Day 76 – December 15th – Abnormal Mondays

Instead of class today, we had another practice day, a trip to Tesco in the afternoon and then a chamber rehearsal in the evening. I’m rather glad of the extra day – I’m feeling about as confident as I’m going to with all my various studies for tomorrow, and looking forward to the concert.

Following my chat with Trevor on Friday, I’ve thrown myself into all the technical work with renewed determination, and was particularly happy with Reichert No. 2 this morning. Taffanel and Gaubert-style scales (from memory) are feeling good in major, but I still keep second guessing myself in the minor keys and then falling apart. I good proof of how much I’ve improved in the last ten weeks though was that I played the Pinkie Polka at crotchet = 80. I haven’t touched it for a couple of weeks now, but wanted to see where I was at, and rather surprised myself! The first metronome marking I’ve got down on the page is crotchet = 56, so it’s been quite a good step up.

Lesson: Remember the bigger picture as well as the day-to-day.

Our flute history paper is due tomorrow, and I’m rather glad – I need to stop proofreading it and move on to other things! At this rate I’ll probably launch straight from this one into the 1700-onward paper due in March!

Day 71 – December 10th – Bach and bunnies

After my relatively slim practice yesterday I had a really productive day today. Though none of the warm-up exercises were exactly easy, that was because I was trying to push myself and play things that I couldn’t do rather than those I could. I’ve been practising Reichert No. 2 with either the first or second set of semiquavers in each bar at double speed, in the hope of convincing my fingers and brain that I know it and not to worry so much. So far it seems to be working, at least in the practice room.

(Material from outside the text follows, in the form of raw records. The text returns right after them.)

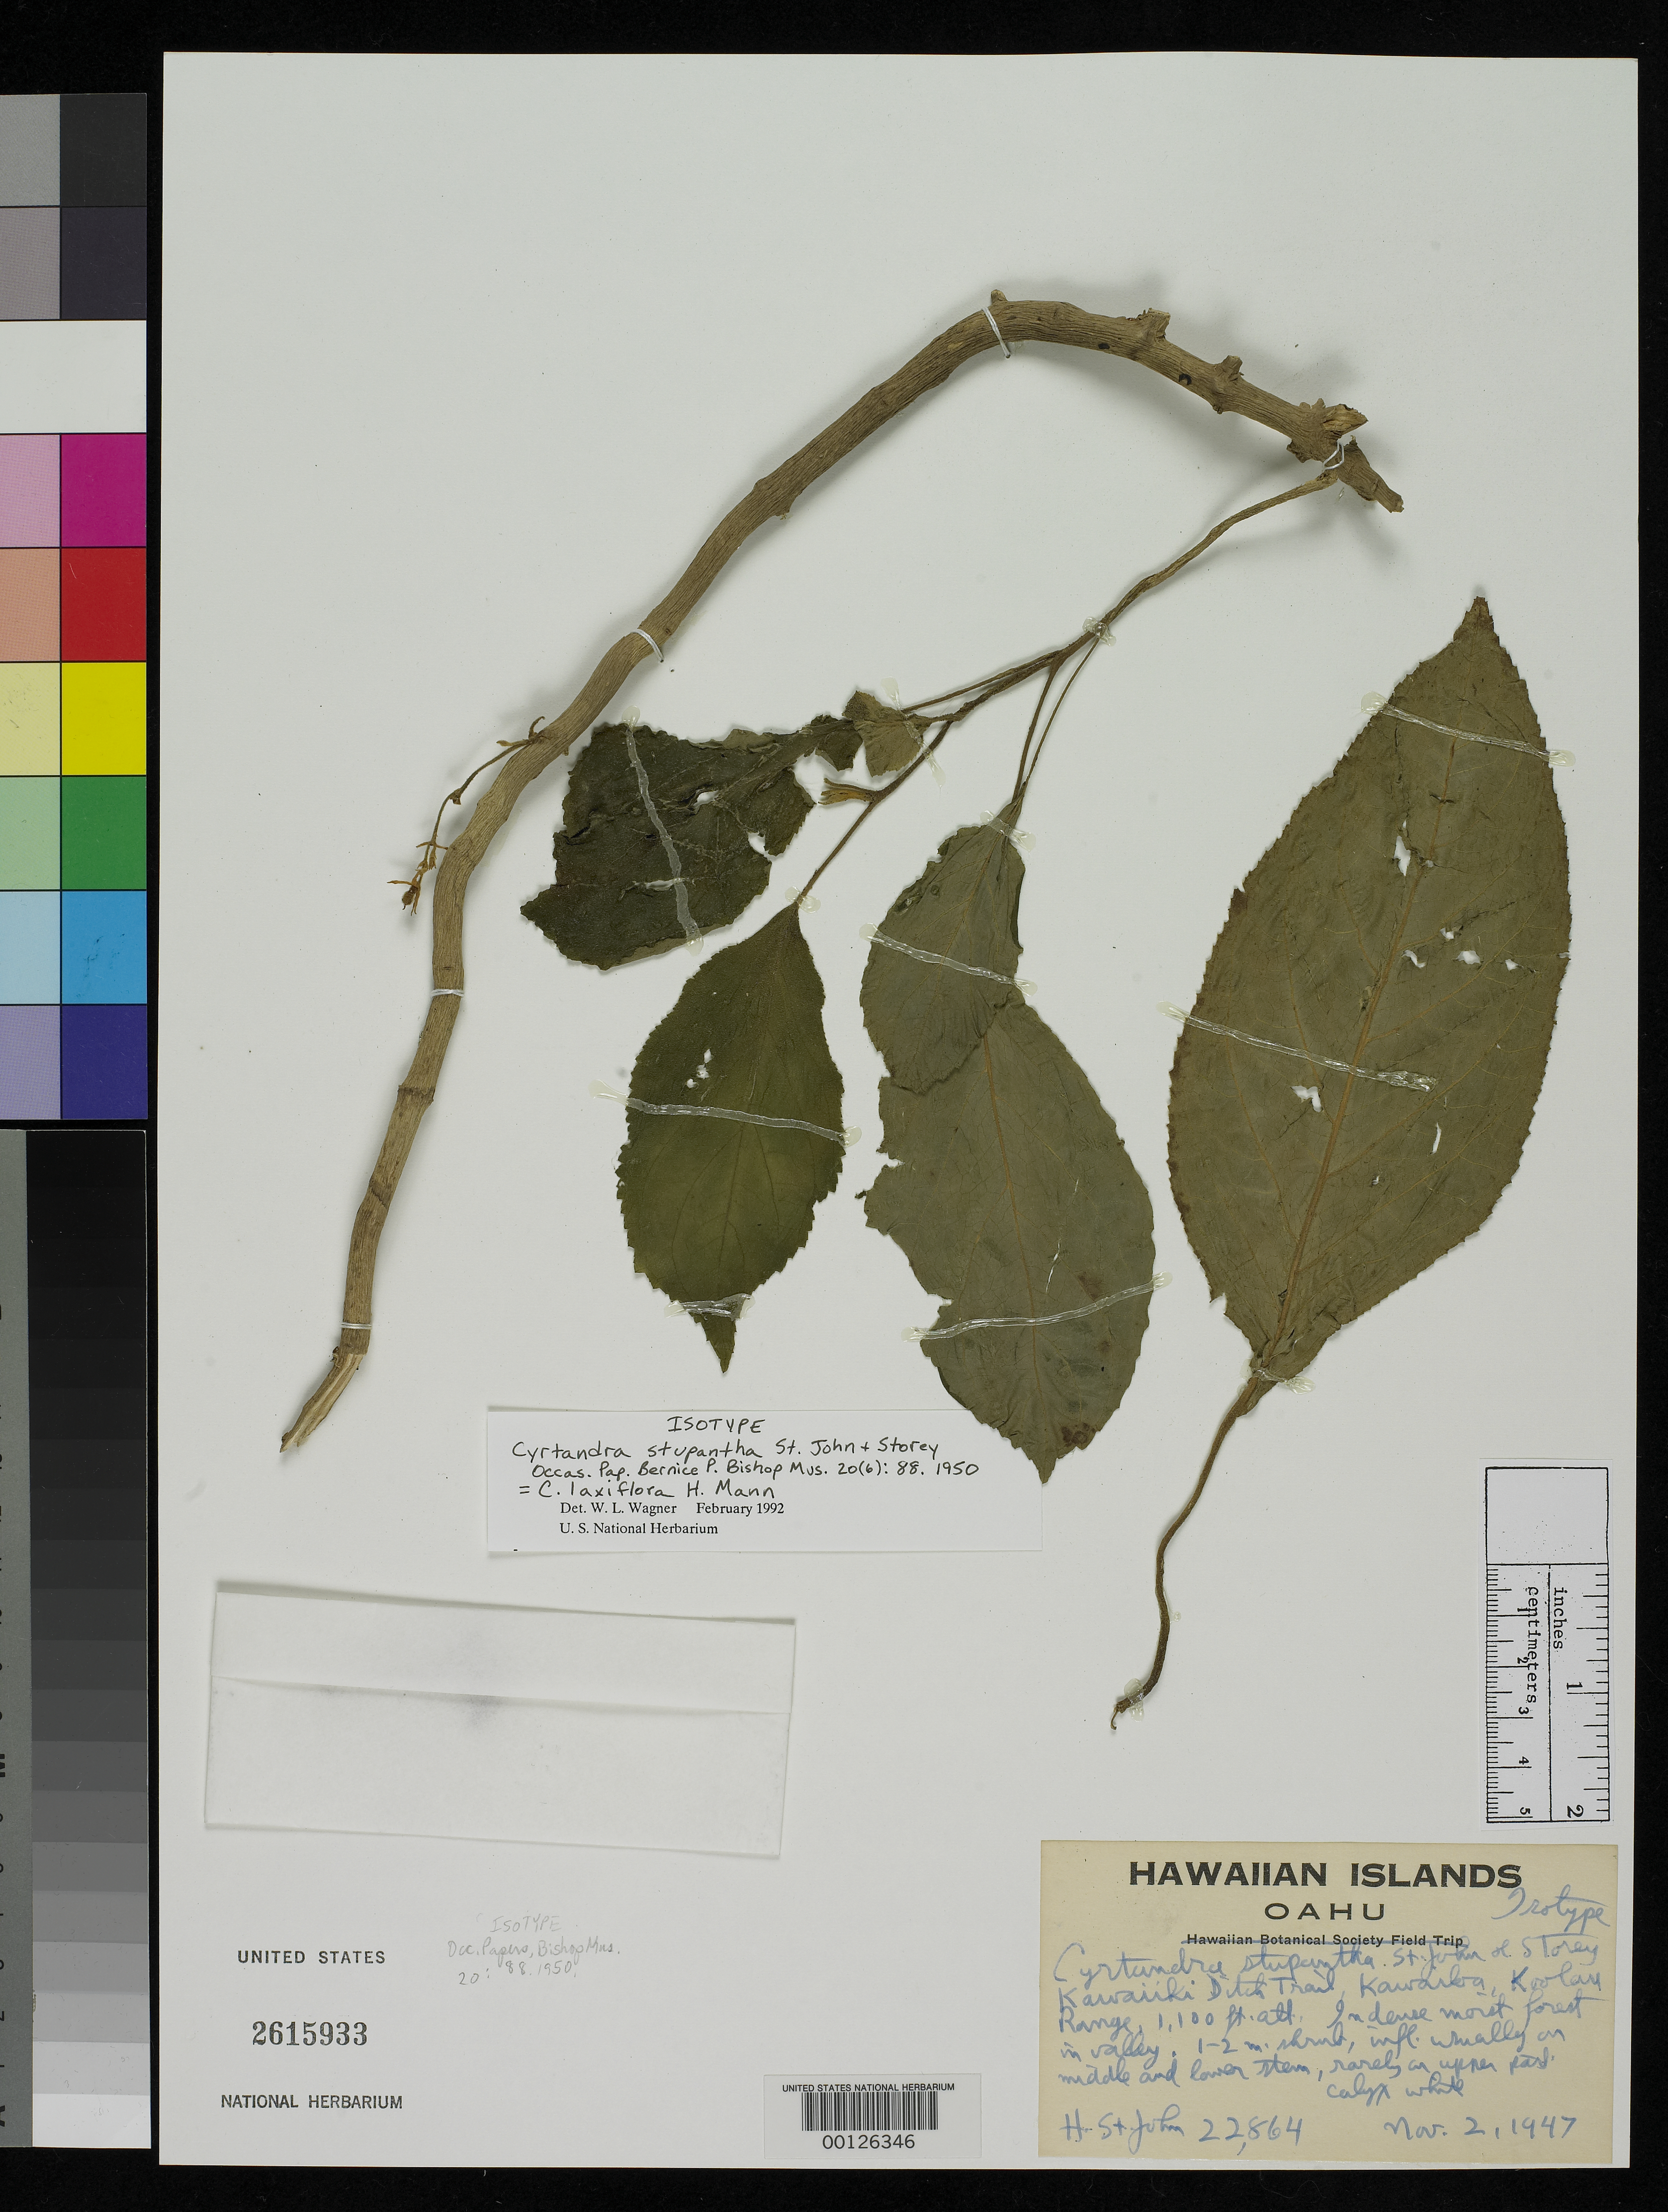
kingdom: Plantae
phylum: Tracheophyta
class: Magnoliopsida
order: Lamiales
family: Gesneriaceae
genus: Cyrtandra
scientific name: Cyrtandra stupantha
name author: H. St. John & Storey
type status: Isotype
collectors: H. St. John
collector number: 22864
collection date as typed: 02 Nov 1947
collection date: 1947-11-02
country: United States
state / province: Hawaii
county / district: Honolulu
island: Oahu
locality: Kawaiiki Ditch Trail, Kawailoa, Koolau Range.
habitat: In dense moist forest in valley.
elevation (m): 335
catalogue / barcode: US 2615933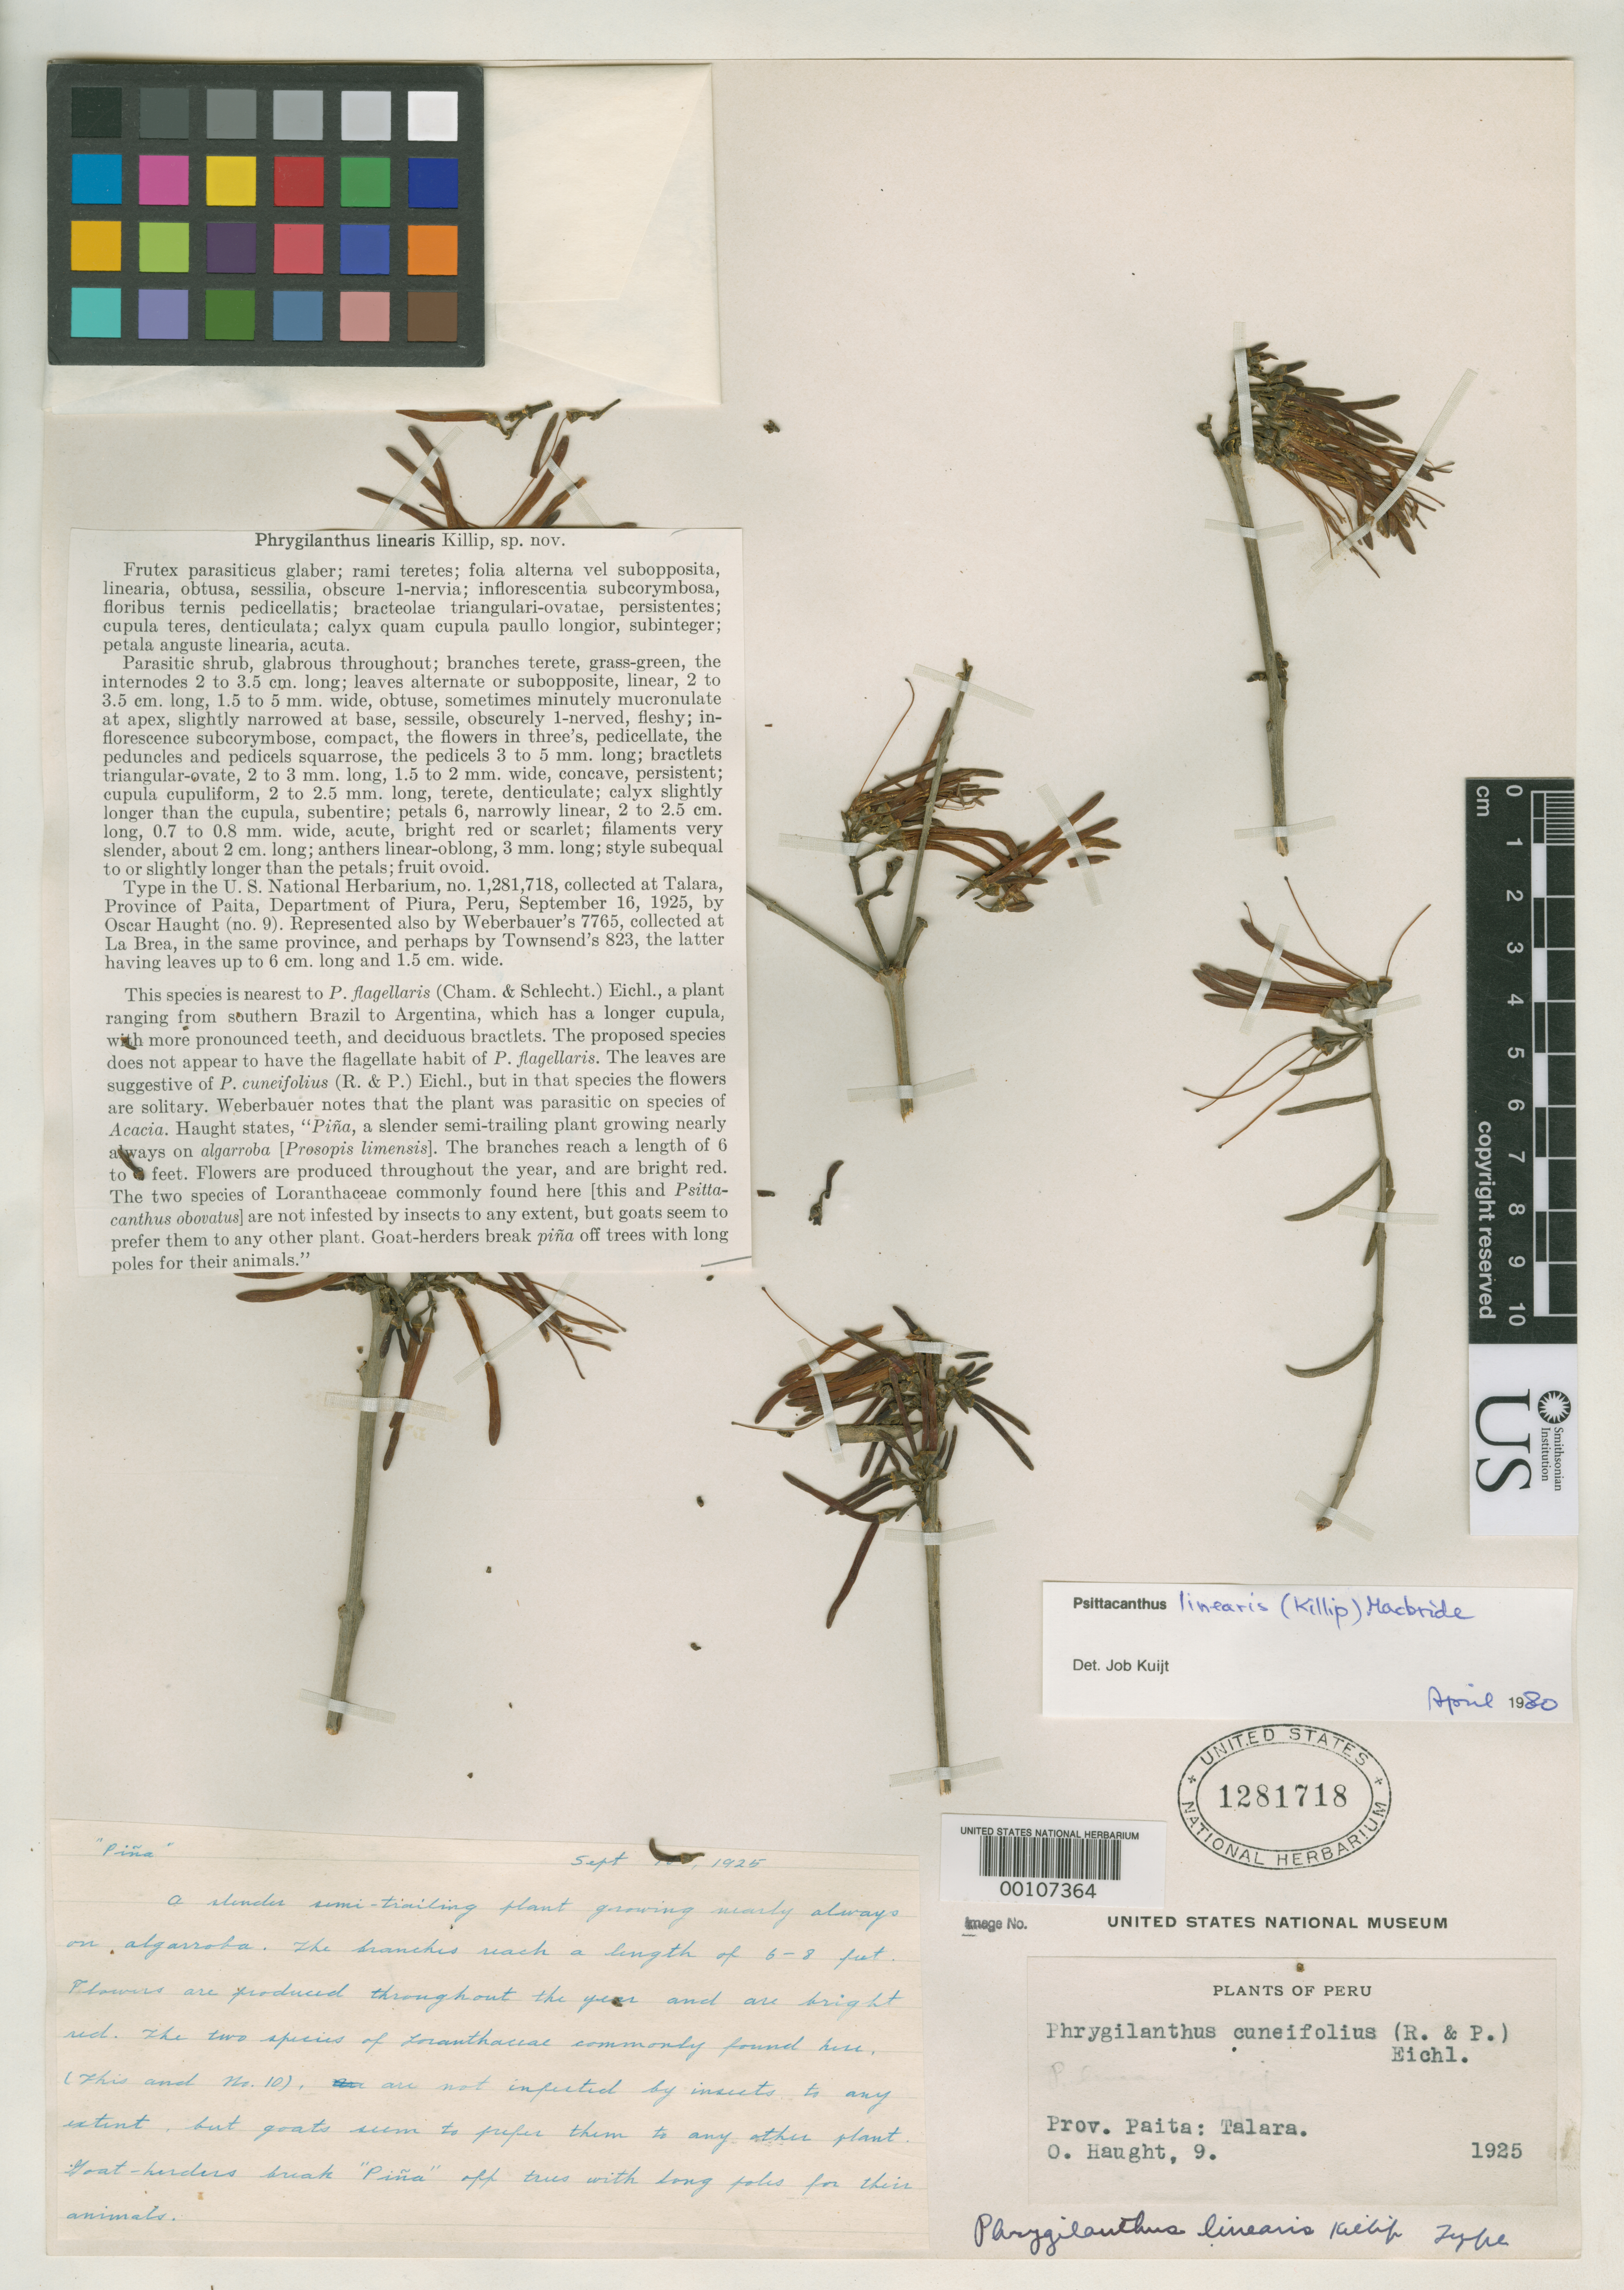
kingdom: Plantae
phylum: Tracheophyta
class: Magnoliopsida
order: Santalales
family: Loranthaceae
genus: Phrygilanthus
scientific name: Phrygilanthus linearis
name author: Killip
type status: Holotype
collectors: O. L. Haught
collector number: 9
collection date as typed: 16 Sep 1925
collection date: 1925-09-16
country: Peru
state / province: Piura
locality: Paita, Talara.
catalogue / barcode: US 1281718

I chatted with my little sister this morning and was introduced to her two gorgeous new rabbits – Rory and Danny. It rather makes me miss Horace from the weekend before last!

Tomorrow we have a masterclass with Rachel Brown, who is a flute and traverso player well-known in particular for her performance of Baroque works. I’m playing the C.P.E. Bach (originally thought to be J.S.) Sonata in Eb major. It’s been an interesting piece to prepare in that the notes themselves aren’t that hard but I still don’t feel terribly comfortable leaping into Baroque music from a stylistic point of view. Hopefully I’ve done a good job with this one – it’s really a trio sonata as the right hand part of the harpsichord is very important, and I’ve really tried to think of the way the flute fits into the ensemble.

Out walk tonight was cold and blustery, but I couldn’t take my eyes off the moon. A few nights past full, it sat fat and low in the sky with waxy, yellow glow. It felt like the setting for some Gothic novel!